Thursday, October 24, 2013

Restoration

The poem, Restoration, deals with some very similar themes to those of Lolita. The first lines, "To think that any fool may tear/ by chance the web of when and where" sound as if they describe Humbert Humbert. The entire "memoir" is HH attempting to change "the web of when and where." We know that he is a not entirely trustworthy narrator, but we must also take him at his word because his word is all we have. What we definitely do know, is that the story probably does not take the trajectory he tells us.
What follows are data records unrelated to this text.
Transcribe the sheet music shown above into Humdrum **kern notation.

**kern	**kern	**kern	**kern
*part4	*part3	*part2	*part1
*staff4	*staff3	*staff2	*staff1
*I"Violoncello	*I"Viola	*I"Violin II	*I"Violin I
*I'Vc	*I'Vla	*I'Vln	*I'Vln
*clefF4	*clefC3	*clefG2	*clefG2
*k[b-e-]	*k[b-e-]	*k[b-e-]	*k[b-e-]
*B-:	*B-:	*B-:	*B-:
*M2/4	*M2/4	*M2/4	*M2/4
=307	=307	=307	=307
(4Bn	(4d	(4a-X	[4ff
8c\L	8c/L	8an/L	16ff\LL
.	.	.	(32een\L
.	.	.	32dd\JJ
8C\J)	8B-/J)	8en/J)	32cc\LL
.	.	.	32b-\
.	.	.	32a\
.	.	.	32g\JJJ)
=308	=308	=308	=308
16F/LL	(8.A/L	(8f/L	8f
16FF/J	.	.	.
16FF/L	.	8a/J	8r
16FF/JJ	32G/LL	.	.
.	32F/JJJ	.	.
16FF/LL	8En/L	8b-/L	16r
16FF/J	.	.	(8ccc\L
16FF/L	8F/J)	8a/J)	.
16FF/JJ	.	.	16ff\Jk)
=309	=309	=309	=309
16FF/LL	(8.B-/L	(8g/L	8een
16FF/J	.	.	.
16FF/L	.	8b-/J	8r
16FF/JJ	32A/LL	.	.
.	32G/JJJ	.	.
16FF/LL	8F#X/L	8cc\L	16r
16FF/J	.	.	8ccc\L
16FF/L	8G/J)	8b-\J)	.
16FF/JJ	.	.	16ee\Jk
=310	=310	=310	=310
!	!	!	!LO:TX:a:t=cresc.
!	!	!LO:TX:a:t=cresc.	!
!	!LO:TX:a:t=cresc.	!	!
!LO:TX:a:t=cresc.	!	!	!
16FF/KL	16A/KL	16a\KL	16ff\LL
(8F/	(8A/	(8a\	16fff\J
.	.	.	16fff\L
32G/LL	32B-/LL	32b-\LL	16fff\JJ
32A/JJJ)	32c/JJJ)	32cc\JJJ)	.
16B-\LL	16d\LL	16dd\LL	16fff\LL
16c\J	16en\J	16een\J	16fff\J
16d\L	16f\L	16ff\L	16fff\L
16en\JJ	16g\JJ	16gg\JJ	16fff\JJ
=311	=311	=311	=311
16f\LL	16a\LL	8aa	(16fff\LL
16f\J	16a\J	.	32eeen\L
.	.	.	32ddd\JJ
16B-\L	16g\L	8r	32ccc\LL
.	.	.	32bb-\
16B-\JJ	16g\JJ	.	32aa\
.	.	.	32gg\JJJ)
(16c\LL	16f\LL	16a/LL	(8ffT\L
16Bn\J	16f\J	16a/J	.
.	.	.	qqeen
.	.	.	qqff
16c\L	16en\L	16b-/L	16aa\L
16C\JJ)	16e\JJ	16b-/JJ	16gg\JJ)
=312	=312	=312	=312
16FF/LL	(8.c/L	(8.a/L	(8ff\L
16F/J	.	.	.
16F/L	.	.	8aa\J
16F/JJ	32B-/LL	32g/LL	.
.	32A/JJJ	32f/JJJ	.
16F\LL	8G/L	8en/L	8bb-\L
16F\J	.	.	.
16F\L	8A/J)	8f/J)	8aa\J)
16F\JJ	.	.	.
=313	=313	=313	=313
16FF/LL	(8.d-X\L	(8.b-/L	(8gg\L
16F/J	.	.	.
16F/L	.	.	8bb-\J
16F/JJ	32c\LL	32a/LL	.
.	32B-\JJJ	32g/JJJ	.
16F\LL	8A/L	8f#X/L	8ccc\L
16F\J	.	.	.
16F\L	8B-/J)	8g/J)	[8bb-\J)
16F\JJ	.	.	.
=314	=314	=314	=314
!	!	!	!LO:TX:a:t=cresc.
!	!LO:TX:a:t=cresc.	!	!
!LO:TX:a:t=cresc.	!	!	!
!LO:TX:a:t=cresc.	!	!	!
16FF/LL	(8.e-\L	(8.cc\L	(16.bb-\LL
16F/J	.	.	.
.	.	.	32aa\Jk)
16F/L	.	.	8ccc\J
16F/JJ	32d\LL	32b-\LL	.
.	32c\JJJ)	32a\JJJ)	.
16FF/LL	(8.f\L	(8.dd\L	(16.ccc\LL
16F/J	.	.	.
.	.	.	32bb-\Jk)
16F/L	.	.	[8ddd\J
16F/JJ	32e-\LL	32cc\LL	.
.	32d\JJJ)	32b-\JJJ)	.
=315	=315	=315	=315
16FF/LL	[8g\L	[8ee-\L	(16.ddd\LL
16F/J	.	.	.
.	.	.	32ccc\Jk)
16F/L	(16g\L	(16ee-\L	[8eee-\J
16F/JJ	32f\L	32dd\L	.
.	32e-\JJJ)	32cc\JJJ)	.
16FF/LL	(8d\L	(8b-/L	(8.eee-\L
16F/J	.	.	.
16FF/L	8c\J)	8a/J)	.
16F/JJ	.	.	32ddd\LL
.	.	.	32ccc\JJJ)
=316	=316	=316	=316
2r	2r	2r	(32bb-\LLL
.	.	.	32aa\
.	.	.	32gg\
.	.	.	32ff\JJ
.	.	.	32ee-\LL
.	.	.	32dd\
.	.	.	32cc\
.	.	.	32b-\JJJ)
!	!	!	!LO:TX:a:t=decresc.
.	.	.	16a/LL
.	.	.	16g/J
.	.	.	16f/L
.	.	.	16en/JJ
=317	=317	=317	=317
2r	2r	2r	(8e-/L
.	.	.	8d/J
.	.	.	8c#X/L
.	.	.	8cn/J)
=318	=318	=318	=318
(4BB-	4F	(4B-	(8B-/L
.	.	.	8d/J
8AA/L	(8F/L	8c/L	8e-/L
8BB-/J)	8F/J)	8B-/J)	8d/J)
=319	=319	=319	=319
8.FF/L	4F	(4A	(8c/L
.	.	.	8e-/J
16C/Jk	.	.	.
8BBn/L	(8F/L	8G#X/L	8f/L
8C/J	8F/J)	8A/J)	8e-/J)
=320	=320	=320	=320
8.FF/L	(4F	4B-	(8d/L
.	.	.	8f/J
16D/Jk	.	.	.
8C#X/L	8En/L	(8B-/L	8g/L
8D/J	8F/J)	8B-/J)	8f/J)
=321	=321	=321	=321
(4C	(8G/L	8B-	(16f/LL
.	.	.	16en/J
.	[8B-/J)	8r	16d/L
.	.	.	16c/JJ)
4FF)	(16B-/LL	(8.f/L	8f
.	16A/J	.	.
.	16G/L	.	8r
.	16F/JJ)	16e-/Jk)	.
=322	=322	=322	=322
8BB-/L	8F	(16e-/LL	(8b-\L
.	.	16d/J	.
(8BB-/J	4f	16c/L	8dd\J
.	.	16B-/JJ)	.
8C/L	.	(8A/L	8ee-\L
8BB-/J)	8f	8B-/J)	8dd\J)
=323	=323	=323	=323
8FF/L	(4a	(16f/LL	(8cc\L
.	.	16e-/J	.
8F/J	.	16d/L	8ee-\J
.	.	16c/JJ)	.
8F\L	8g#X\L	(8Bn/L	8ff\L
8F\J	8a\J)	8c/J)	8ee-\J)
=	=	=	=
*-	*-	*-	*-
The third stanza, too, reads as if describing Lolita and HH. "My little daughter wakes in tears:/ She fancies that her bed is drawn/ into a dimness which appears/ to be the deep of all her fears/ but which, in point of fact, is dawn." This sound like it could be describing any night HH and Lolita are together. She is sad and scared, but HH thinks she is misguided. He believes himself to be the "dawn," and her fears are misplaced/unnecessary.

In the final stanza, in true Humbertian form, effectively says he will fuck the world: "So I would unrobe,/ turn inside out, pry open, probe/ all matter, everything you see,/ the skyline and its saddest tree,/ the whole inexplicable globe,/ to find the true, the ardent core." The only way to get to the truest true, that "ardent core," is to unrobe and "probe all matter."